BEGIN Given data
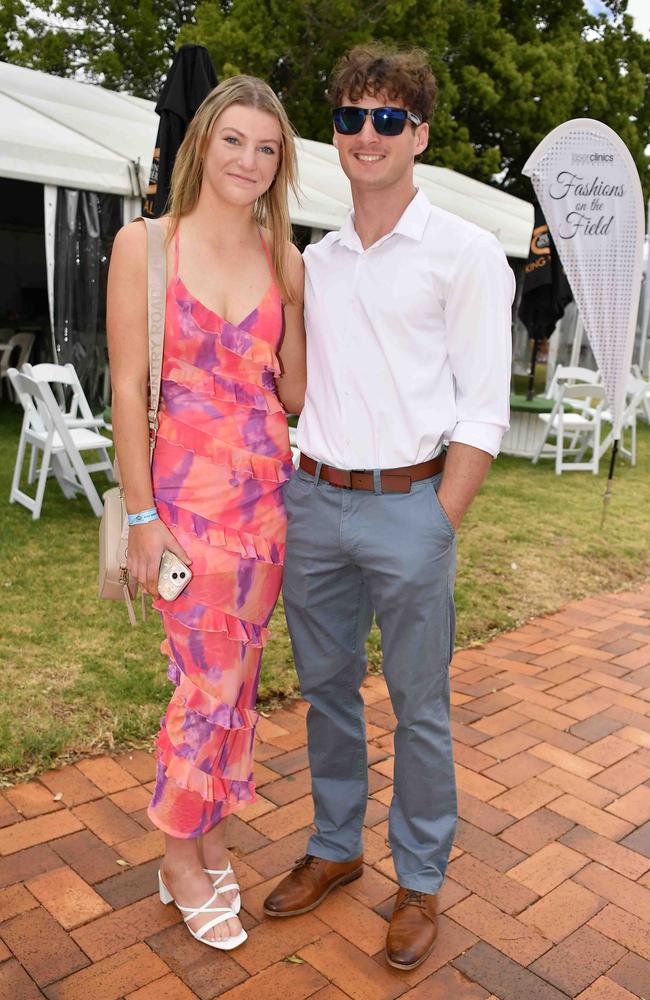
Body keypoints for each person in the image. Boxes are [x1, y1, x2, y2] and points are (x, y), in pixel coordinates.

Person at [263, 44, 514, 972]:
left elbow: (484, 408)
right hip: (315, 500)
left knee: (419, 705)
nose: (366, 134)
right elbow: (291, 386)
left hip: (412, 506)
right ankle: (337, 847)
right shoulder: (315, 261)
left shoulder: (466, 254)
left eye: (387, 118)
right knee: (327, 695)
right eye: (350, 116)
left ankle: (419, 879)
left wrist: (438, 519)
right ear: (333, 131)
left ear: (420, 133)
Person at [107, 75, 306, 951]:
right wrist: (144, 516)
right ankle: (181, 856)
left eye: (267, 149)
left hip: (265, 502)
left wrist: (294, 294)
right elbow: (124, 386)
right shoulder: (144, 245)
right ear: (201, 146)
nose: (249, 161)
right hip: (184, 504)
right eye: (234, 141)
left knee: (236, 685)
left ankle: (210, 833)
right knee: (205, 684)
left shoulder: (284, 259)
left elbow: (292, 391)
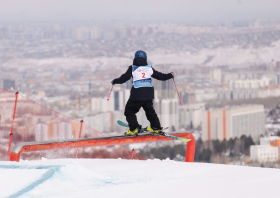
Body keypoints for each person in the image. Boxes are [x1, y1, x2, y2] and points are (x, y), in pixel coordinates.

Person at [111, 50, 174, 135]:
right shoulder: (149, 68)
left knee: (129, 111)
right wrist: (170, 75)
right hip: (149, 93)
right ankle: (156, 127)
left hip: (137, 94)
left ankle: (134, 128)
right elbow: (160, 76)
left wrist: (115, 81)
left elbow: (125, 78)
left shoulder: (132, 68)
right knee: (150, 110)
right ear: (145, 58)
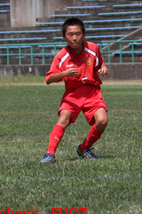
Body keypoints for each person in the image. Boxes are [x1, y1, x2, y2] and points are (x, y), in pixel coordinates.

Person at [40, 17, 109, 163]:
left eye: (77, 34)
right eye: (70, 34)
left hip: (92, 92)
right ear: (64, 37)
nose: (74, 38)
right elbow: (49, 78)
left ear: (83, 34)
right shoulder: (61, 56)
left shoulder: (93, 48)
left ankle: (84, 148)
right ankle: (50, 154)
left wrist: (102, 67)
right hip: (73, 94)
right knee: (63, 119)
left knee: (102, 121)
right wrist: (64, 74)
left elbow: (99, 61)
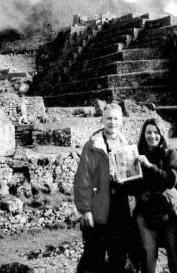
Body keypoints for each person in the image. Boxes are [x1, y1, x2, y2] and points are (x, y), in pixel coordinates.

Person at [74, 103, 132, 273]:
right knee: (94, 257)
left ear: (121, 121)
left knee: (119, 254)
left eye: (115, 119)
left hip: (120, 207)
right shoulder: (93, 146)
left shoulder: (126, 145)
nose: (112, 122)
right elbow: (82, 179)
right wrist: (85, 210)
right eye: (108, 118)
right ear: (102, 120)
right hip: (98, 206)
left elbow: (131, 178)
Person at [132, 118, 177, 273]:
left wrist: (148, 166)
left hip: (168, 211)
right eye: (149, 132)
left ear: (162, 134)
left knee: (175, 255)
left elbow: (170, 180)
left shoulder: (171, 154)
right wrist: (119, 178)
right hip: (145, 211)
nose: (152, 136)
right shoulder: (136, 154)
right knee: (148, 254)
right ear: (143, 134)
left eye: (156, 132)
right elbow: (132, 187)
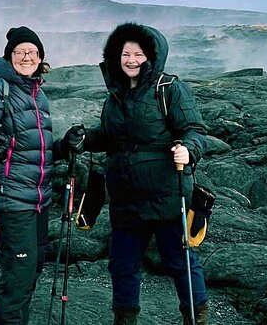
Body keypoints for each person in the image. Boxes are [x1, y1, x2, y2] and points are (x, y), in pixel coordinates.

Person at [64, 22, 209, 325]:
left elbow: (194, 130)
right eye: (125, 53)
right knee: (122, 265)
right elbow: (110, 137)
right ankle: (125, 320)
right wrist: (86, 139)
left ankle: (196, 318)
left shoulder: (169, 89)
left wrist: (189, 149)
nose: (131, 60)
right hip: (125, 198)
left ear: (152, 57)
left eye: (138, 54)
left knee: (181, 261)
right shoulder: (115, 96)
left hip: (167, 196)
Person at [0, 26, 70, 325]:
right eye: (20, 52)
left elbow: (38, 148)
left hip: (39, 200)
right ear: (9, 56)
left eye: (33, 52)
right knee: (19, 277)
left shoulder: (38, 93)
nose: (27, 57)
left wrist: (65, 146)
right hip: (12, 199)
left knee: (30, 271)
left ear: (41, 58)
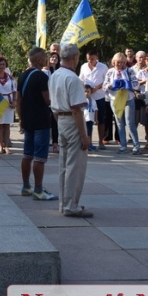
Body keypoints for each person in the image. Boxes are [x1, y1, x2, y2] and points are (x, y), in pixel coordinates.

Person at [49, 43, 92, 218]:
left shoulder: (54, 75)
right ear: (74, 57)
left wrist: (59, 122)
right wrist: (84, 135)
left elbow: (52, 105)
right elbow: (77, 109)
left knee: (63, 165)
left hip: (60, 119)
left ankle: (64, 203)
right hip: (73, 121)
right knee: (75, 165)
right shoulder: (73, 78)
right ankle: (70, 205)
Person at [15, 47, 57, 201]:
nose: (47, 58)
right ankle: (38, 190)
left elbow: (18, 100)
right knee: (40, 156)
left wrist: (21, 119)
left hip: (28, 120)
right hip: (41, 121)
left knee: (27, 154)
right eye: (45, 56)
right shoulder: (41, 77)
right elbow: (48, 100)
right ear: (39, 60)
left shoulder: (22, 75)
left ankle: (26, 186)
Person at [103, 52, 141, 155]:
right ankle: (123, 145)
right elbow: (104, 86)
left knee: (130, 123)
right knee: (119, 123)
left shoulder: (129, 71)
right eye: (117, 62)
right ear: (113, 62)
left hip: (128, 99)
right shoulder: (110, 72)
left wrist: (128, 84)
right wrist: (110, 85)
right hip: (115, 99)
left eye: (122, 62)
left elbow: (136, 84)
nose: (119, 64)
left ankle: (136, 145)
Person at [79, 48, 109, 150]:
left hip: (99, 96)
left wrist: (98, 87)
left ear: (96, 57)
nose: (90, 61)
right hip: (87, 97)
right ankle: (89, 141)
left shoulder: (103, 67)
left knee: (100, 119)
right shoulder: (83, 67)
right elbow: (81, 80)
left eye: (92, 59)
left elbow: (107, 80)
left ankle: (101, 141)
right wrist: (86, 89)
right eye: (88, 59)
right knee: (88, 119)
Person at [44, 51, 61, 153]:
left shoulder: (60, 71)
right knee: (47, 121)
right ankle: (46, 142)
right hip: (48, 99)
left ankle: (55, 143)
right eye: (52, 57)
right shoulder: (45, 71)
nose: (54, 59)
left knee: (55, 123)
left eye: (56, 58)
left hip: (57, 99)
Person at [83, 84, 97, 151]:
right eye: (85, 91)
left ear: (91, 92)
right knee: (85, 132)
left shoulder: (93, 101)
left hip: (90, 119)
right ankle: (86, 144)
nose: (86, 93)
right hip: (84, 119)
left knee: (89, 132)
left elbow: (96, 110)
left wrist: (96, 119)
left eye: (88, 91)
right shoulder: (82, 100)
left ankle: (90, 143)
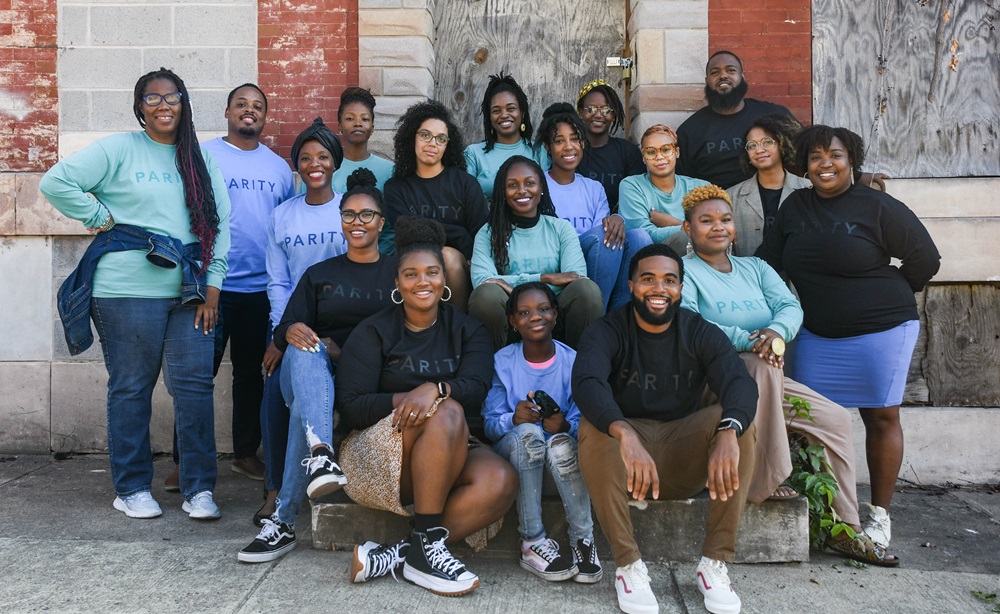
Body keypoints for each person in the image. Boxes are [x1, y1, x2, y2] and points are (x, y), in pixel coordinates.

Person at [41, 67, 231, 520]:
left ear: (184, 104)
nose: (164, 106)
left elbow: (221, 226)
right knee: (131, 387)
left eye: (173, 97)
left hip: (189, 293)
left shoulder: (201, 160)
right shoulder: (120, 149)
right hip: (125, 290)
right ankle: (130, 488)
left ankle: (199, 487)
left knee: (193, 389)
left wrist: (213, 287)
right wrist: (100, 215)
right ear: (139, 107)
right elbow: (56, 182)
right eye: (153, 98)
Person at [680, 185, 899, 566]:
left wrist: (776, 334)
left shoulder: (756, 268)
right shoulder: (684, 272)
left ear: (735, 227)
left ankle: (845, 528)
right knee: (763, 364)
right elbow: (692, 323)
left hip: (765, 371)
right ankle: (768, 477)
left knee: (834, 419)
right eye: (707, 221)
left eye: (726, 220)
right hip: (713, 379)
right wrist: (751, 341)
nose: (718, 227)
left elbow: (790, 306)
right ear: (687, 228)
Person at [755, 125, 941, 552]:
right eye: (816, 156)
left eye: (835, 155)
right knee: (808, 421)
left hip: (882, 330)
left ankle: (879, 517)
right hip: (817, 334)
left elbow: (924, 259)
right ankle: (828, 514)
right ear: (804, 164)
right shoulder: (796, 207)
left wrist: (885, 291)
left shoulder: (876, 205)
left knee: (881, 417)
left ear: (851, 160)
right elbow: (771, 262)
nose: (826, 164)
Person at [572, 244, 758, 614]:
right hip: (624, 464)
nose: (659, 289)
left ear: (681, 288)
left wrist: (728, 430)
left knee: (737, 425)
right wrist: (624, 432)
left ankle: (714, 564)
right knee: (596, 425)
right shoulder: (607, 329)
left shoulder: (699, 331)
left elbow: (739, 382)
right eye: (648, 279)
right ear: (631, 285)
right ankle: (628, 566)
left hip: (680, 454)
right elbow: (587, 381)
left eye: (669, 280)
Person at [337, 217, 518, 596]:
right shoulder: (372, 331)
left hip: (450, 445)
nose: (423, 282)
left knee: (501, 481)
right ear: (397, 282)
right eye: (411, 274)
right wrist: (409, 398)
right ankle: (422, 551)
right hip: (376, 456)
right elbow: (352, 407)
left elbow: (476, 386)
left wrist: (434, 387)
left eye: (432, 272)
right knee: (447, 409)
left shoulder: (468, 329)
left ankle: (413, 549)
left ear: (445, 279)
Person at [239, 169, 396, 563]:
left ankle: (285, 518)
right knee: (306, 347)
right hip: (314, 371)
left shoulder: (398, 274)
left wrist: (344, 351)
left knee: (303, 414)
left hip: (367, 377)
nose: (356, 222)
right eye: (348, 215)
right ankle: (322, 453)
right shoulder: (319, 274)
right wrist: (293, 331)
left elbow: (403, 339)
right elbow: (286, 326)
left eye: (366, 215)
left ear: (382, 222)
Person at [162, 84, 293, 492]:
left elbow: (284, 225)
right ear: (226, 112)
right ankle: (184, 461)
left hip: (258, 290)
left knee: (252, 377)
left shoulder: (278, 168)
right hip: (210, 286)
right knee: (197, 376)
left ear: (265, 117)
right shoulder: (204, 155)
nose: (248, 111)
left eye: (257, 106)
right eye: (241, 105)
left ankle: (244, 453)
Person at [256, 117, 346, 523]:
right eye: (306, 157)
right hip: (295, 324)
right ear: (296, 164)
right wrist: (279, 334)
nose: (314, 164)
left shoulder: (350, 210)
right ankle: (276, 489)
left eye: (323, 156)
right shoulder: (282, 216)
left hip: (342, 322)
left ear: (334, 162)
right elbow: (277, 280)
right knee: (274, 392)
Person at [483, 282, 602, 583]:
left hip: (560, 462)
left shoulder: (573, 362)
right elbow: (489, 423)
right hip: (517, 454)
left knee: (561, 443)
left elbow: (580, 426)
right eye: (524, 312)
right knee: (528, 434)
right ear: (512, 321)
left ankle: (582, 540)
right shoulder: (502, 361)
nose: (535, 317)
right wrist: (514, 418)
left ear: (555, 314)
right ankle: (532, 542)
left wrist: (563, 426)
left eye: (543, 309)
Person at [468, 155, 604, 351]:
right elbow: (483, 281)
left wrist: (509, 283)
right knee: (486, 295)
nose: (522, 190)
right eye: (512, 185)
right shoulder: (488, 233)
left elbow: (575, 277)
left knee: (587, 290)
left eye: (530, 183)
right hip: (510, 314)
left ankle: (579, 366)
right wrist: (546, 278)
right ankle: (493, 370)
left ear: (541, 188)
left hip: (556, 314)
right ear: (502, 193)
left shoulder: (560, 228)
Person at [536, 103, 652, 312]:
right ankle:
END Given data
Problem to solve.
All lines in the listing above between the line with "right ear: (333, 131)" and the line with "left ankle: (210, 833)", inclusive, should be set down exactly, and no line outside that range.

Written answer.
right ear: (333, 131)
left ear: (420, 133)
Person at [107, 75, 306, 951]:
right wrist: (144, 516)
right ankle: (181, 856)
left eye: (267, 149)
left hip: (265, 502)
left wrist: (294, 294)
right elbow: (124, 386)
right shoulder: (144, 245)
right ear: (201, 146)
nose: (249, 161)
right hip: (184, 504)
right eye: (234, 141)
left knee: (236, 685)
left ankle: (210, 833)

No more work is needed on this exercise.